> _Quoted text_:
The thong, ubiquitous on South American and European shores for decades and now appearing at a municipal swimming pool near you, is the most abbreviated garment possible. 'It's virtually backless, with no sides, and what we call an understring underneath,' explains John Walker, managing director of Kiniki, a British swimwear and underwear manufacturer. 'We are selling thousands.'

G-strings are constructed to a similar principle; 'Thongs are more robust and worn as beachwear - G-strings are more elasticated and usually worn as underwear,' says Walker.

Thong sales burgeon in hot weather - 'Sales are up, the last two weeks have been exceptional,' says Liz Fishburn, another thriving thong retailer. 'We sell them to clergy, lords, Joe Public - you don't need a perfect body to wear them,' she adds, unconvincingly.

They have also become a big story on the haute couture catwalks and in high street stores. 'Thongs fit the way women live and dress today. They look natural and modern,' claimed Calvin Klein in the fashion magazine Harper's Bazaar this month. Klein is increasing the number of thong styles in his collection 'to meet growing demands'.

Helena Stuart, a thong-as- underwear lingerie designer, enthusiastically points out that there are advantages to backless undies: 'Let's face it, visible panty lines are disgusting.' Even Marks & Spencer is selling a line called the 'mini- string', though a ludicrously snooty spokeswoman refused to give further details of the style because such subjects are 'not serious enough for M&S'.

Style aficionados take note: in Rio, cradle of the beach thong, topless sunbathing for women is frowned upon. 'Here in Europe, everyone will go topless, but they won't wear ridiculously brief bottoms,' observed one woman traveller. 'In Rio, only foreigners go topless. There are a lot more hangups about uncovering your breasts - but when it comes to thongs, people think 'oh, it's only my bottom', and don't mind at all. It's a cultural divide.'

Brazilian babes buy their thongs, known as fio dental (Portuguese for dental floss) in top beachwear store Bum Bum (pronounced boom boom - branches handy for both Copacabana and Ipanema beaches). Tips on increasing your bottom's curves and making them more shapely are a preoccupation in Brazilian womens' magazines.

> _Data extract_:

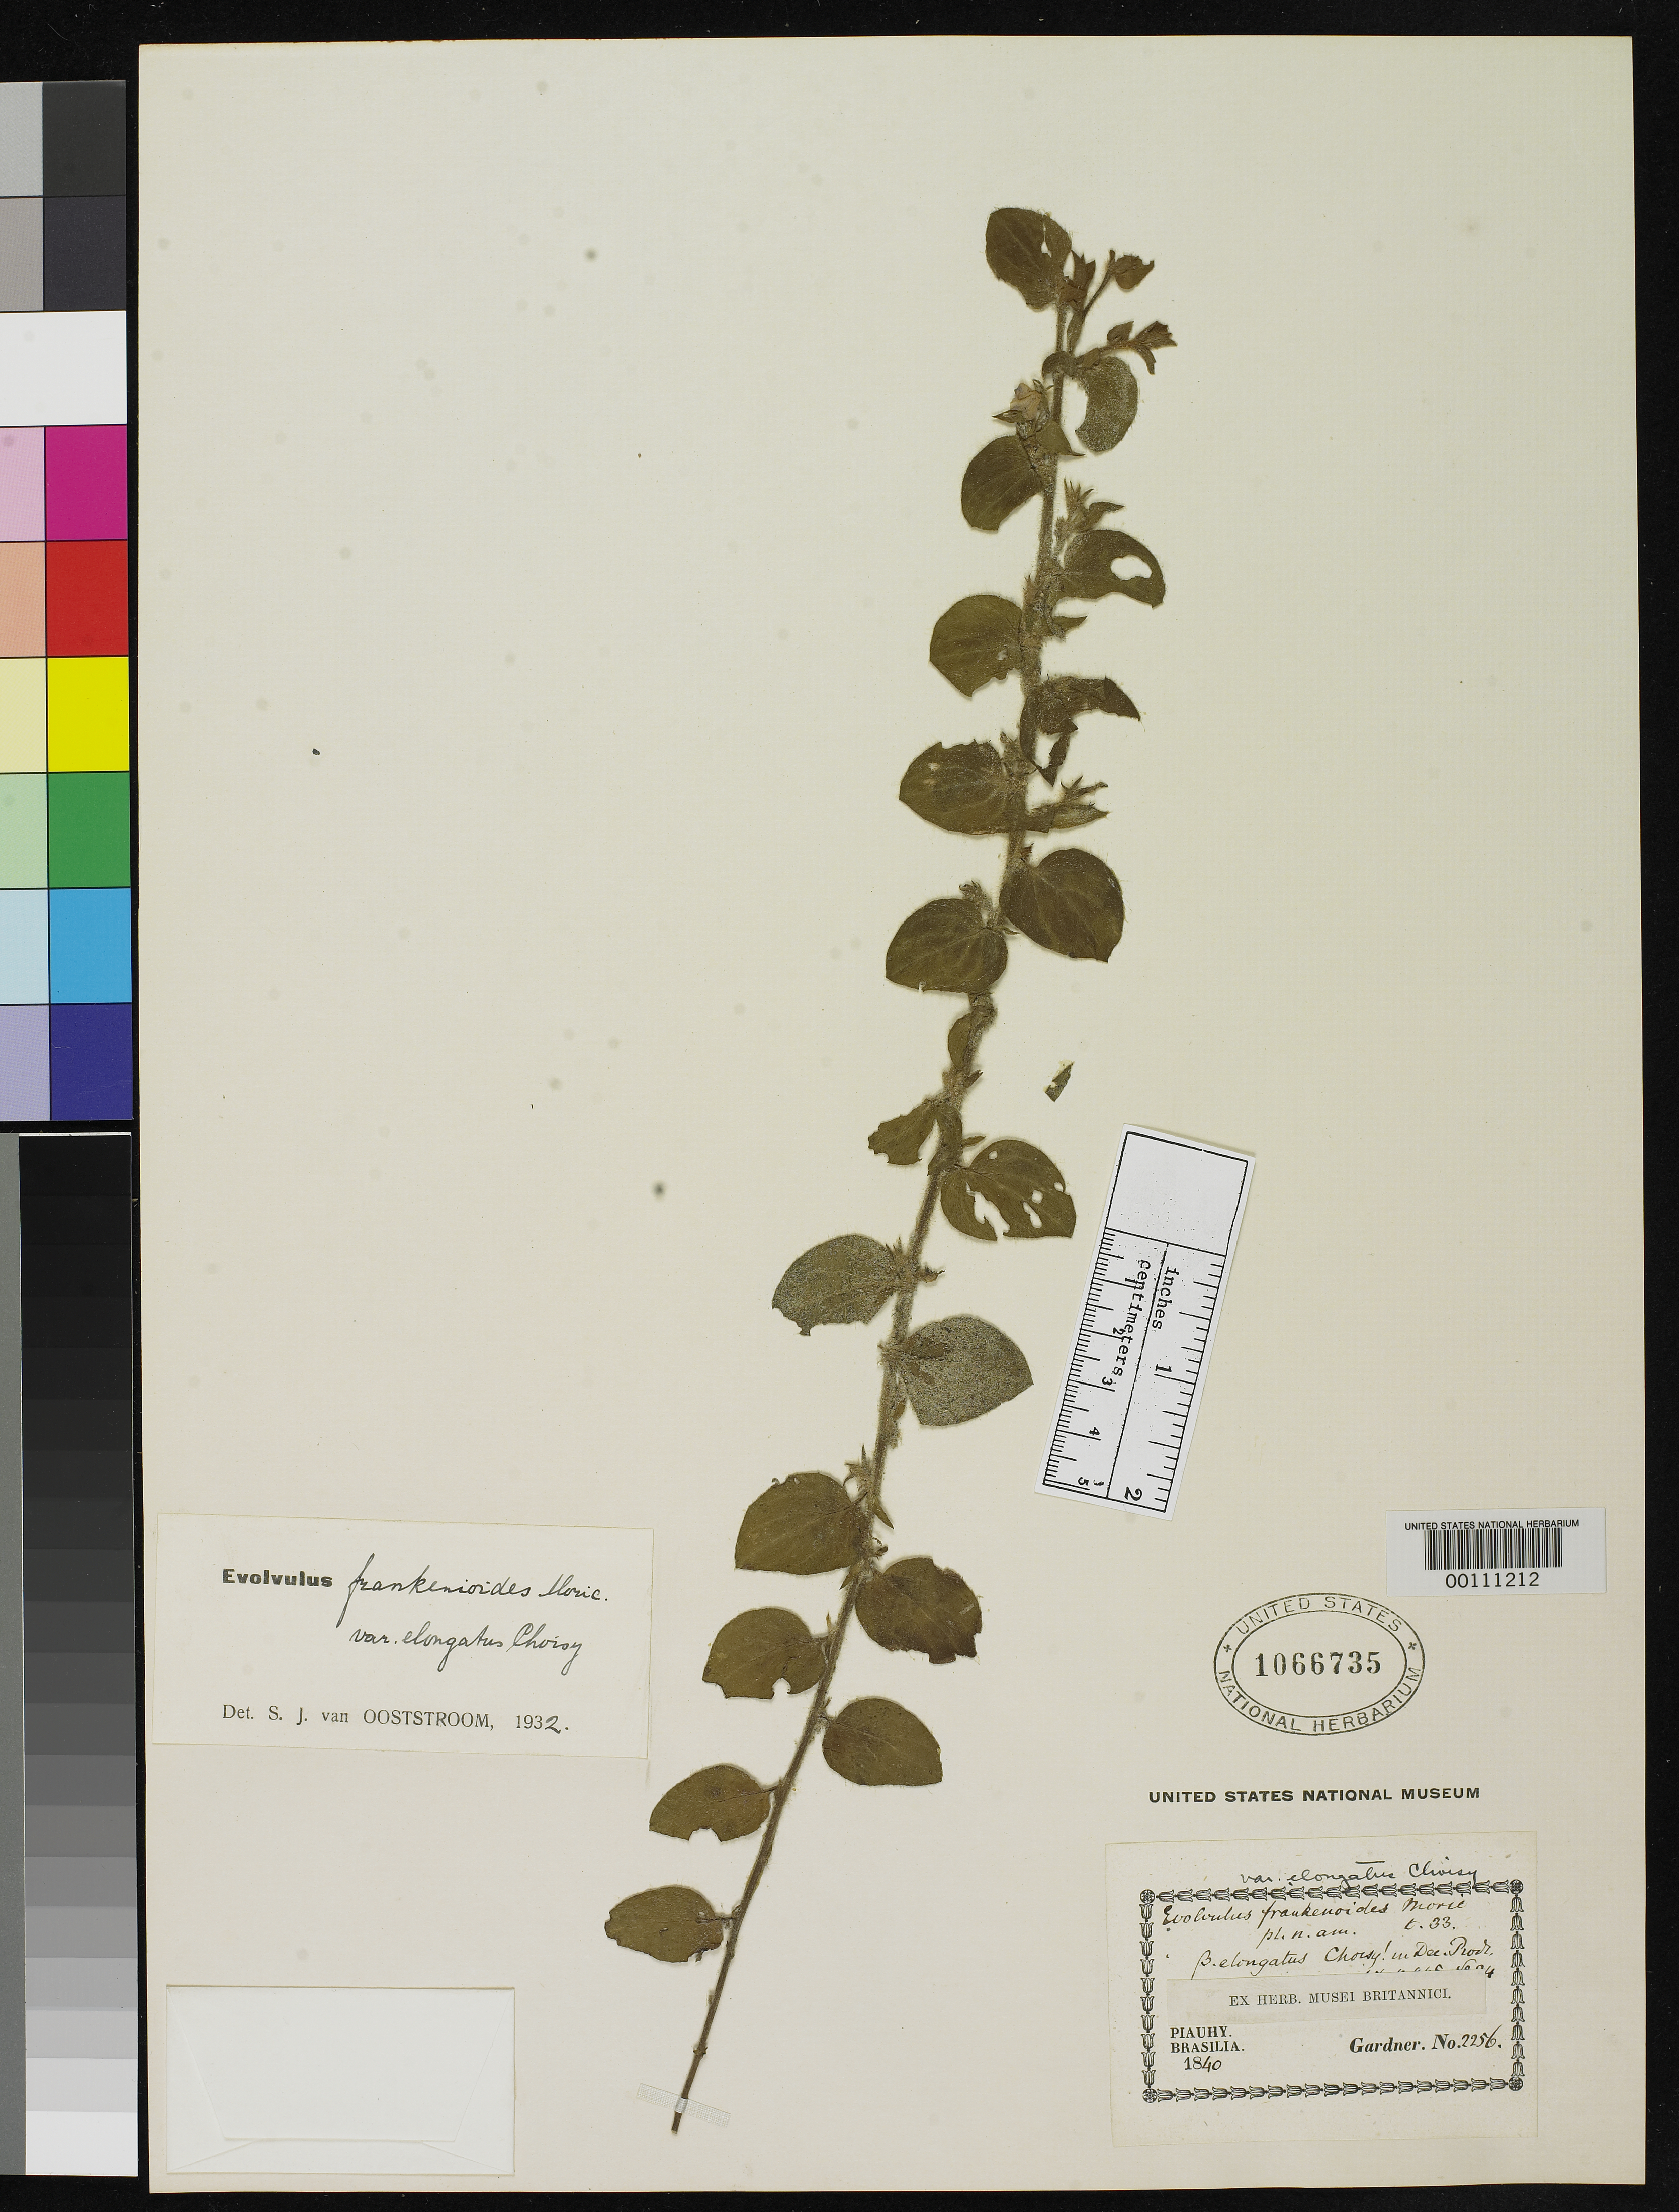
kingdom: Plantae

> _Directives_:
A. Transcribe everything in the article on thongs from "G-strings are constructed" down to "underwear,' says Walker.".
B. Using the article on thongs, decide whether each statement agrees with it, and back each yes or no with the deciding words from the article. (i) Kiniki is a British company that makes swimwear and underwear. (ii) Walker describes G-strings as more robust than thongs. (iii) Topless sunbathing for women is frowned upon in Rio.
C. According to the article on thongs, what are thongs called in Brazil?

> _Per-task outputs_:
A.
G-strings are constructed to a similar principle; 'Thongs are more robust and worn as beachwear - G-strings are more elasticated and usually worn as underwear,' says Walker.

B.
(i) Yes: "a British swimwear and underwear manufacturer."
(ii) No: "Thongs are more robust and worn as beachwear - G-strings are more elasticated and usually worn as underwear."
(iii) Yes: "in Rio, cradle of the beach thong, topless sunbathing for women is frowned upon."

C. They are called fio dental, which is Portuguese for dental floss.